(TASK PROMPT):
Count how many lines below include the string "down". Only that number should appear in the reply.
BEGIN RECORDED INFORMATION
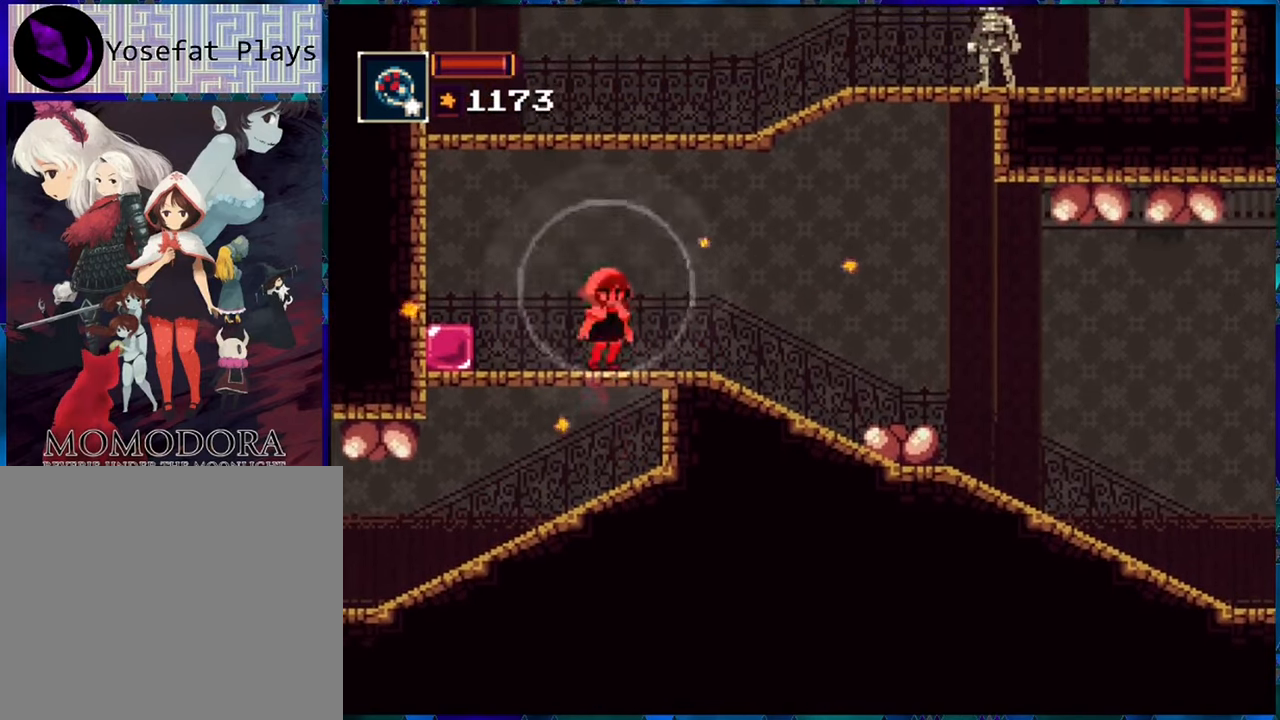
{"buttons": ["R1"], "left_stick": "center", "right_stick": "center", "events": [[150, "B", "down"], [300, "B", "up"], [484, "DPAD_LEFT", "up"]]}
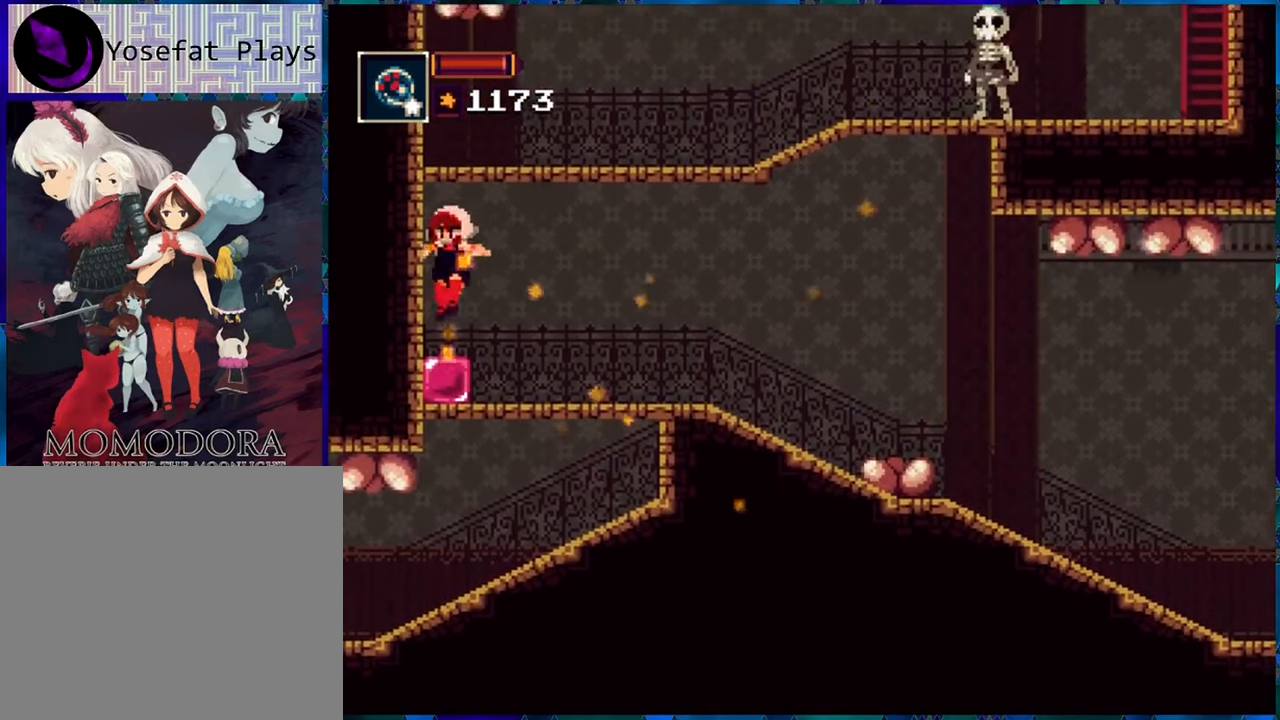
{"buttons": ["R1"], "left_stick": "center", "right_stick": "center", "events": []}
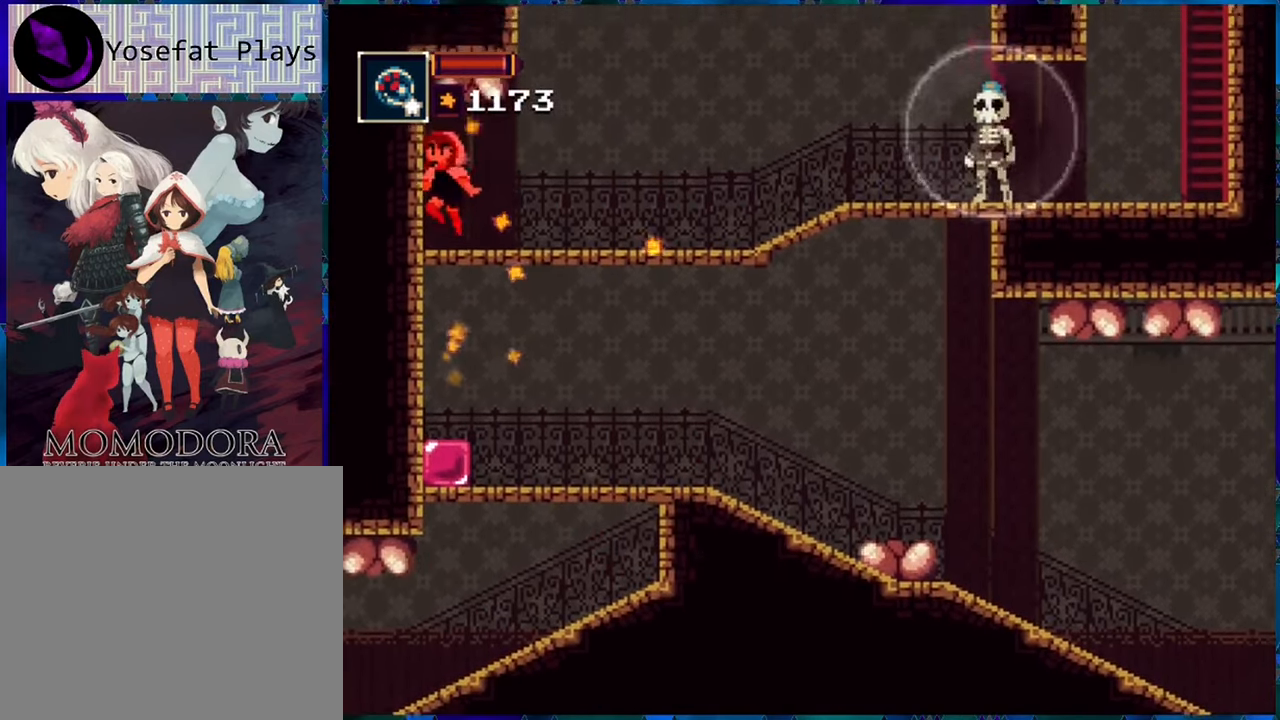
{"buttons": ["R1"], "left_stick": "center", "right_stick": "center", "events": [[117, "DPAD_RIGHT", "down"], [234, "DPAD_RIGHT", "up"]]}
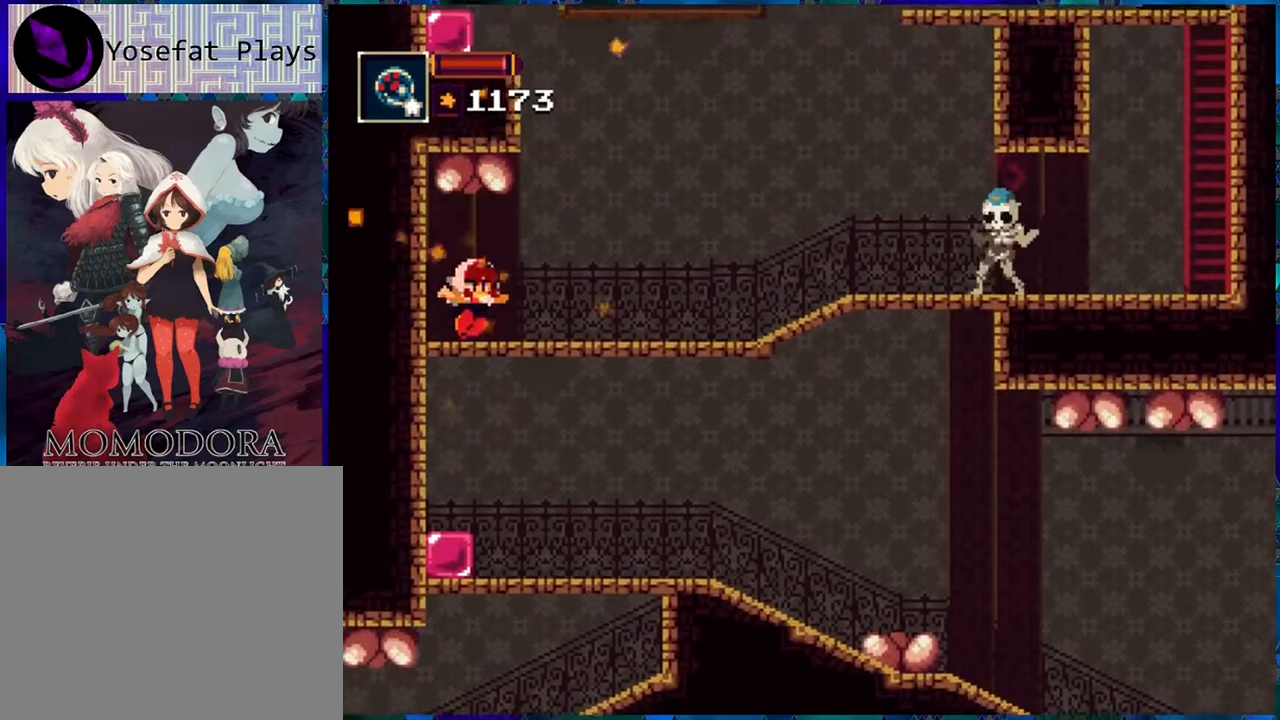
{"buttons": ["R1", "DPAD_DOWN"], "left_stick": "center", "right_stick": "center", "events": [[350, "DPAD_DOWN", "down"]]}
END RECORDED INFORMATION
(THE ANSWER):
3